-- begin STORED DATA --

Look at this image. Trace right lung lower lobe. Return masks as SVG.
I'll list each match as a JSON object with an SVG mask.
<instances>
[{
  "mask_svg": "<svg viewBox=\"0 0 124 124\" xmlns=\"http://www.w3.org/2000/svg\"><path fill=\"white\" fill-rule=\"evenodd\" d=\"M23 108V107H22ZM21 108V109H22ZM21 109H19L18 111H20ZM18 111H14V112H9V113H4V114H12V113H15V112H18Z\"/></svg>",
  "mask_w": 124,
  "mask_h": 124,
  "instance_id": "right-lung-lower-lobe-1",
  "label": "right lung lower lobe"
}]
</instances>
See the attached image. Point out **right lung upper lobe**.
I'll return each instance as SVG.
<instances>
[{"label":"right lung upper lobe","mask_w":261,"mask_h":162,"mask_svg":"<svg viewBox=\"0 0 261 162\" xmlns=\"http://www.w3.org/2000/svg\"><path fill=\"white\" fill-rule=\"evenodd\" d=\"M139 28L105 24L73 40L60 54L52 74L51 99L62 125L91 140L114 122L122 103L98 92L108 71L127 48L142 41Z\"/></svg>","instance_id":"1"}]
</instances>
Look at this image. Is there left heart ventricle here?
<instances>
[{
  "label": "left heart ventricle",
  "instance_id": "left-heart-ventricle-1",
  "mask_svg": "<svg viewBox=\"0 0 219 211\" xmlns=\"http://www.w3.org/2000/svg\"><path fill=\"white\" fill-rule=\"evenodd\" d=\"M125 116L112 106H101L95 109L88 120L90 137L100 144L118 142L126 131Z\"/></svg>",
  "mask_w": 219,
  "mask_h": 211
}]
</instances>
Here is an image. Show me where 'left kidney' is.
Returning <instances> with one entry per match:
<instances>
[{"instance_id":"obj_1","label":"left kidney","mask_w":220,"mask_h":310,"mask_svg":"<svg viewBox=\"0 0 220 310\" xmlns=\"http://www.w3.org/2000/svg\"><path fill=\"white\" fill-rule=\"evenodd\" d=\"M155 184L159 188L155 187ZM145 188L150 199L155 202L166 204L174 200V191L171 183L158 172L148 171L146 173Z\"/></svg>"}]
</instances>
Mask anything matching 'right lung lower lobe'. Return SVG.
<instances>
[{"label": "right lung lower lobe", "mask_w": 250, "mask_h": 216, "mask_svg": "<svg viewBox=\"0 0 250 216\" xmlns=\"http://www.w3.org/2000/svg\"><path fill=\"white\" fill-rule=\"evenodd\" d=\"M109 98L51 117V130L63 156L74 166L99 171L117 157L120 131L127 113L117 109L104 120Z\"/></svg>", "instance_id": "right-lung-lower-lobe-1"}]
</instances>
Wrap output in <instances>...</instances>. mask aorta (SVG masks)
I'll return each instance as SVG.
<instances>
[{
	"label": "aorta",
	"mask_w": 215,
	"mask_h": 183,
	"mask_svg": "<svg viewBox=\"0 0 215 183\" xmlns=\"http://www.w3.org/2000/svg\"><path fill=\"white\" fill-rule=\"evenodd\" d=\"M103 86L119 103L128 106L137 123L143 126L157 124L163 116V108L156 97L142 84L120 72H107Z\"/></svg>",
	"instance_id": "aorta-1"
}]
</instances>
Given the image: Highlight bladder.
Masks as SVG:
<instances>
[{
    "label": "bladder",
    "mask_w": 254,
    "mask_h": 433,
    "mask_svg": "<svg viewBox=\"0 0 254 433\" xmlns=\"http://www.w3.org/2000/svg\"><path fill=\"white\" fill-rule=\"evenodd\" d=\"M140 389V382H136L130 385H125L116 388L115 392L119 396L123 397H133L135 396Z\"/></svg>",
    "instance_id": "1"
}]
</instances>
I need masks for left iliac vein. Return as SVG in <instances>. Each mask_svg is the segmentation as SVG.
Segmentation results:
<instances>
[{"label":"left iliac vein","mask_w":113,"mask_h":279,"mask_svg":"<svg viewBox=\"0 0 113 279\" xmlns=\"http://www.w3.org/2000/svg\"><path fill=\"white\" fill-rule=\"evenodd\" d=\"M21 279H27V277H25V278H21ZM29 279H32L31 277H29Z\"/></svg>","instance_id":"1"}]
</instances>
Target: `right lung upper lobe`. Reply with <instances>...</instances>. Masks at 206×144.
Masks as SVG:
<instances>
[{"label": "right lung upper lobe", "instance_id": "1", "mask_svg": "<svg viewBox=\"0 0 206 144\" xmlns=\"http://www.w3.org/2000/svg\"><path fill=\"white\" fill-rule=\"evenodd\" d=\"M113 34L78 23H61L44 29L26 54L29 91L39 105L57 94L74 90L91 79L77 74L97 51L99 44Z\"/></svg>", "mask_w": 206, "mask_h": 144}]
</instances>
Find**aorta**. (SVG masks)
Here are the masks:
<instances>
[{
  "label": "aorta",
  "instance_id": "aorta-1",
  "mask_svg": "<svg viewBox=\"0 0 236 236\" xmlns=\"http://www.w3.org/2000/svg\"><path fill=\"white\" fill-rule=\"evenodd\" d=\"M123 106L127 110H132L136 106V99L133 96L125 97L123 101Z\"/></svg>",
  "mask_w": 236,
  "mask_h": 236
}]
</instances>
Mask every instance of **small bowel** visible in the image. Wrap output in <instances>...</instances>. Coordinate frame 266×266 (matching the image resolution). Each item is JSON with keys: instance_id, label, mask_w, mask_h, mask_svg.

-- end STORED DATA --

=== EXERCISE BRIEF ===
Collect every line in the rows above that contains the word "iliac", and copy each one out in full.

=== COMPLETE OUTPUT ===
I need masks for left iliac vein. Return as SVG in <instances>. Each mask_svg is the segmentation as SVG.
[{"label":"left iliac vein","mask_w":113,"mask_h":279,"mask_svg":"<svg viewBox=\"0 0 113 279\" xmlns=\"http://www.w3.org/2000/svg\"><path fill=\"white\" fill-rule=\"evenodd\" d=\"M21 279H27V277H25V278H21ZM29 279H32L31 277H29Z\"/></svg>","instance_id":"1"}]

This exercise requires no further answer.